La enorme inversión en semiconductores que ha hecho China en la última década va poco a poco dando sus frutos. En algunos terrenos, como los de los chips de DRAM y NAND, no tienen mucho que envidiar a las compañías occidentales, pero en el de las CPU y GPU siguen teniendo una diferencial notable. En el terreno de las tarjetas gráficas, la empresa Lisuan, compuesta por exingenieros de NVIDIA y otras compañías occidentales, ha puesto en circulación en China el modelo LX 7G100, el cual ha sido puesto a prueba.
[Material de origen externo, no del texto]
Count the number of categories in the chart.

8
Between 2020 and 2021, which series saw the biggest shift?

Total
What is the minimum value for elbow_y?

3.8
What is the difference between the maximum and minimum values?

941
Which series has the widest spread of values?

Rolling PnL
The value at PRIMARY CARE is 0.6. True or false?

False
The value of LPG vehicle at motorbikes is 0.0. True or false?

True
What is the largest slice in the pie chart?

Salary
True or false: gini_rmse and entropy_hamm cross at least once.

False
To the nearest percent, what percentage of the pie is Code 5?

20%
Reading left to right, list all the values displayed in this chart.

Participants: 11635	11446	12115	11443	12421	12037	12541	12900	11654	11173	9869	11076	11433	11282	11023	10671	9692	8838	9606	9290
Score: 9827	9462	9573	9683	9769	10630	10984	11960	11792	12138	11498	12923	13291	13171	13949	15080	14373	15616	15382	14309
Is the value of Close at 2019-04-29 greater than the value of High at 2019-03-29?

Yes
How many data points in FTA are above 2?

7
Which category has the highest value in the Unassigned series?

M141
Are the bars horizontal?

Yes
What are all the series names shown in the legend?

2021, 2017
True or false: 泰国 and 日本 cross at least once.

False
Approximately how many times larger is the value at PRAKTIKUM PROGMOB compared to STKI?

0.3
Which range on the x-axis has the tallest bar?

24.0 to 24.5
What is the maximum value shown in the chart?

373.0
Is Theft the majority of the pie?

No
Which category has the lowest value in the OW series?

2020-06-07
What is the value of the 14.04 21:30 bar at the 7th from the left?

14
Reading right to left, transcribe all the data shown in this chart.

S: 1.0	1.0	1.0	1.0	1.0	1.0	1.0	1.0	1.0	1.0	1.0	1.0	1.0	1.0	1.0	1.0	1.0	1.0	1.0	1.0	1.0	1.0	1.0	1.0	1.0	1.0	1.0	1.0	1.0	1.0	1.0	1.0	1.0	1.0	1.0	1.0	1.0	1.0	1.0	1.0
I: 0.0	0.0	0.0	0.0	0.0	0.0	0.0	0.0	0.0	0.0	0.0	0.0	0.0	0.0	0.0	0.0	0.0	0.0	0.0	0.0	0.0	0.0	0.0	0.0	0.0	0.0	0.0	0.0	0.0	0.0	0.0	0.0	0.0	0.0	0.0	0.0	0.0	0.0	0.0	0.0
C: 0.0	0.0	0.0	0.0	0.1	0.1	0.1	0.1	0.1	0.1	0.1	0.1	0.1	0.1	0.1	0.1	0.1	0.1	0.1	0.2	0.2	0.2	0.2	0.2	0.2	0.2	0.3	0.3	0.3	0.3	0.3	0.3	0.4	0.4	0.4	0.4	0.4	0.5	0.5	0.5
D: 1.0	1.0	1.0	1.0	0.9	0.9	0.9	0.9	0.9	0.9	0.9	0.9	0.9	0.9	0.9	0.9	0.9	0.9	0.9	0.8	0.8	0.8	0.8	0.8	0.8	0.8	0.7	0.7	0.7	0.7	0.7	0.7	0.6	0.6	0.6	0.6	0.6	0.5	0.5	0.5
Es una edición especial, por lo que su su precio de 3300 yuanes o unos 418 euros dice poco. No se sabe si va a tener una edición no especial, ya que las empresas chinas lo único que quieren demostrar son los avances hechos con el dinero del gobierno del país. En este caso, rendiría como una RTX 3060 en pruebas enlatadas y tareas profesionales, con mucho margen de optimización en juegos donde no destaca especialmente. Tiene una variedad de cuelgues en juegos porque al final el problema de estas empresas es tener controladores adaptados a los miles y miles de juegos que están en el mercado y que no siguieron los estándares gráficos en su desarrollo. O sea, casi cualquier AAA.
Esta tarjeta gráfica incluye 12 GB de GDDR6 y cuenta con cuatro DisplayPort 1.4a. Es compatible con DirectX 12, Vulkan 1.3, OpenGL 4.6 y OpenCL 3.0.